Эта статья писалась мною после премьеры балета Г. Жубановой на сцене ГАТОБ им. Абая осенью 1990 года. Газиза Ахметовна читала и одобрила статью. Мы собирались напечатать ее во Всесоюзном журнале «Театр». Но СССР вскоре распался, Г. А. Жубанова ушла из жизни, ГАТОБ им. Абая закрыли на реконструкцию и балет «Карагоз» вот уже 25 лет ждет своего возращения на его сцену (хотя новосозданный государственный театр оперы и балета «Астана опера» опередил ГАТОБ им. Абая и в 2014 году явил миру новую постановку в интерпретации хореографа В. Усманова). За эти годы я пришла работать в хореографию. На педагогической стезе познакомилась лично с солистами спектакля «Карагоз», полюбила балетный мир и дальнейшую свою научную деятельность посвятила балетоведению. Меня радует, что мои мечтания о лучших временах для казахстанского балета, высказанных в 1991 году, сбылись. Ныне он достойно занял положенное ему место в мировой хореографии.

Алматы, 2016

 

[1] Вот краткое его содержание. Поэт Сырым и красавица Карагоз полюбили друг друга. Но их союз невозможен, потому что Карагоз с детства просватана на Наршу. Девушка умоляет свою бабушку Моржан не отдавать ее за нелюбимого, но Моржан строго блюдет законы предков. И когда Карагоз бросает им вызов, убегая к Сырыму, то Моржан проклинает ее. Рассудок Карагоз меркнет. Несчастен и любящий ее Нарша, потому что в безумном сознании Карагоз остался только образ Сырыма. И когда влюбленные вновь обретают друг друга, сознание возвращается к Карагоз, но радость встречи недолга: Смерть отнимает Карагоз у Сырыма. В отчаянии он слагает песнь о любимой, ставшую гимном всепобеждающей любви.

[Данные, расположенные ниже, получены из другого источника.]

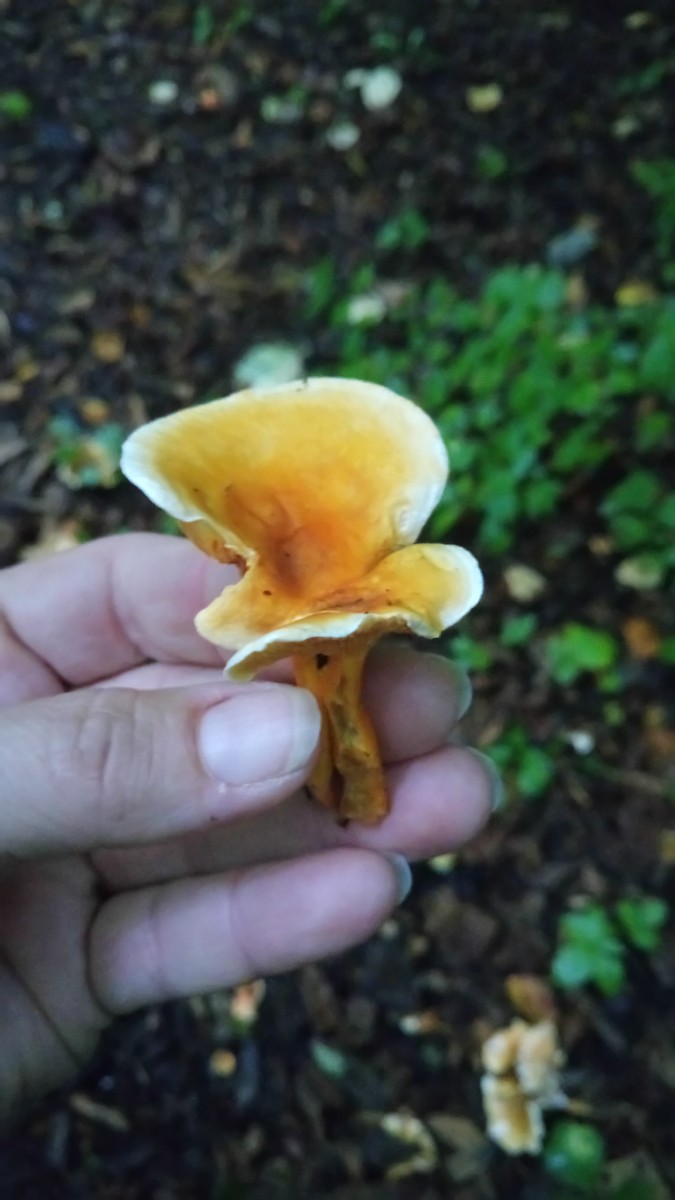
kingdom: Fungi
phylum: Basidiomycota
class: Agaricomycetes
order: Boletales
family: Hygrophoropsidaceae
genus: Hygrophoropsis
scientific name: Hygrophoropsis aurantiaca
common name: almindelig orangekantarel
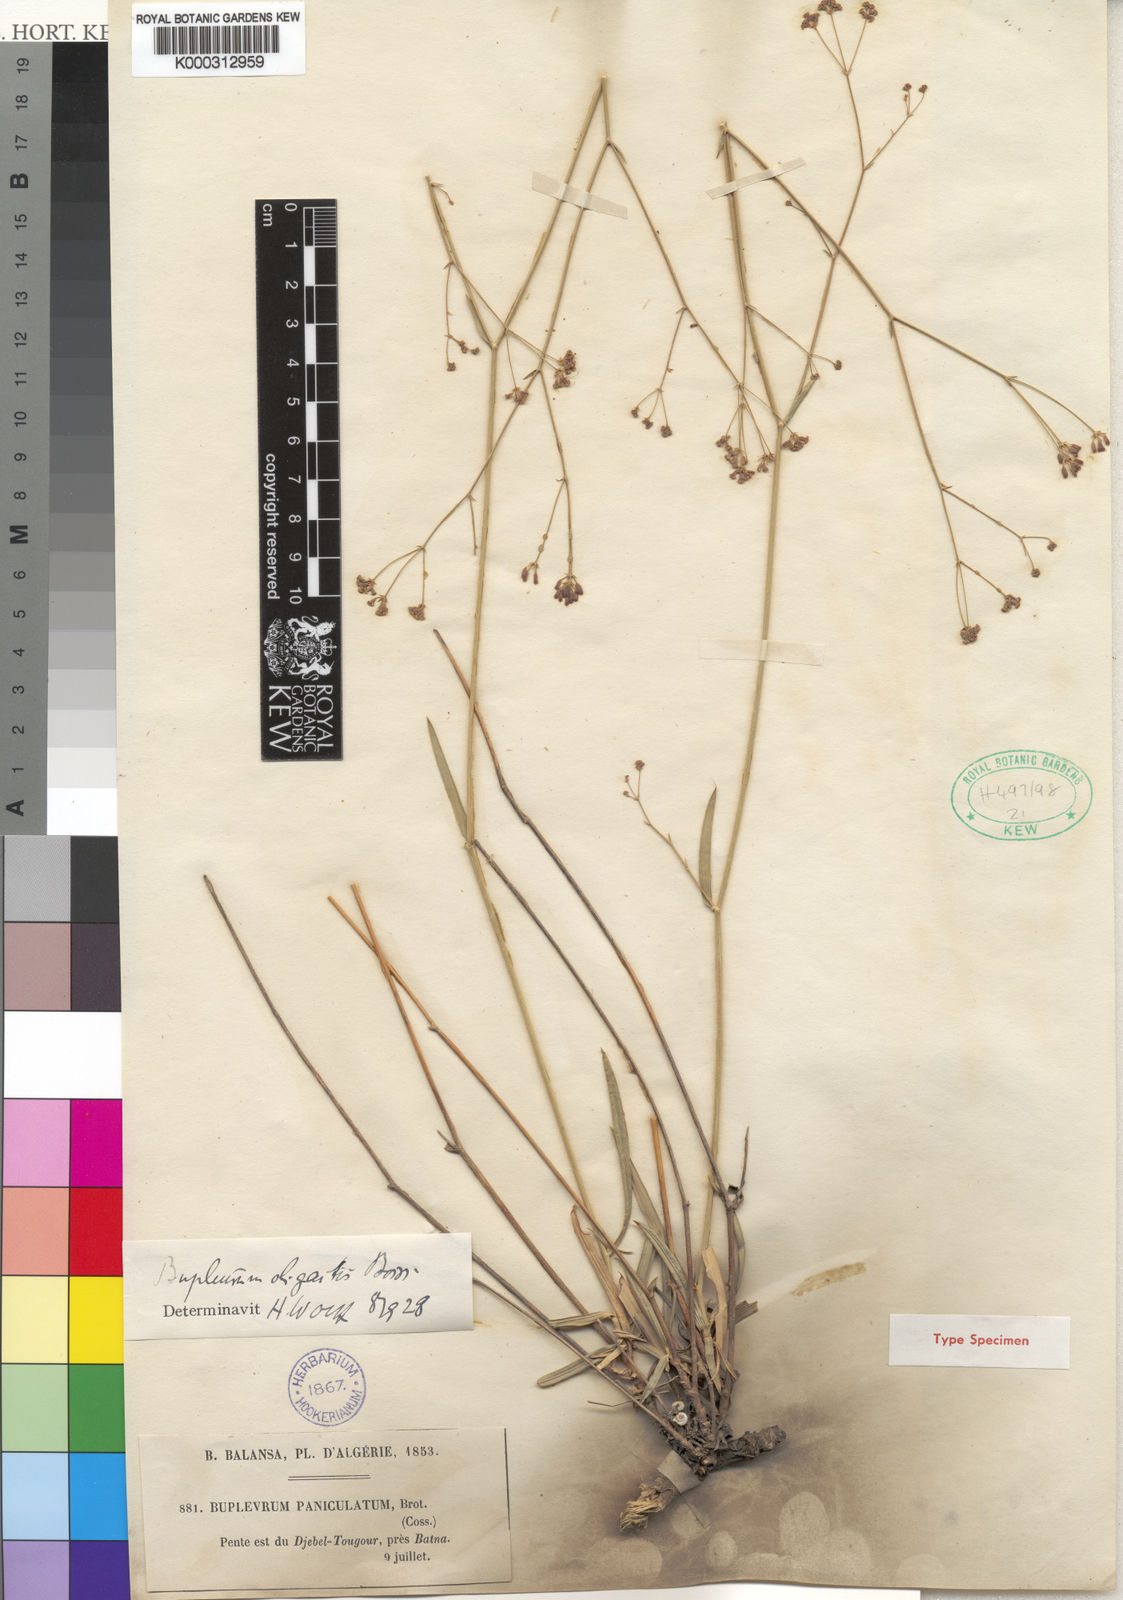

[2] Мусоргский М. П. Письма. М., 1981. С. 196-197.

[3] Кстати сказать, трудолюбие, исключительная добросовестность, профессионализм — качества, присущие всем, кто вышел из класса Ю. А. Шапорина и Жубанова гордится принадлежностью к славной когорте его учеников.

[4] Литературная газета №4, 1990.

[5] Помни о смерти.

[6] Танец Смерти.

[7] Из глубины.

 

В статье использованы фотографии из общедоступных источников, а также из личных архивов М. Кадыровой и М. Тукеева.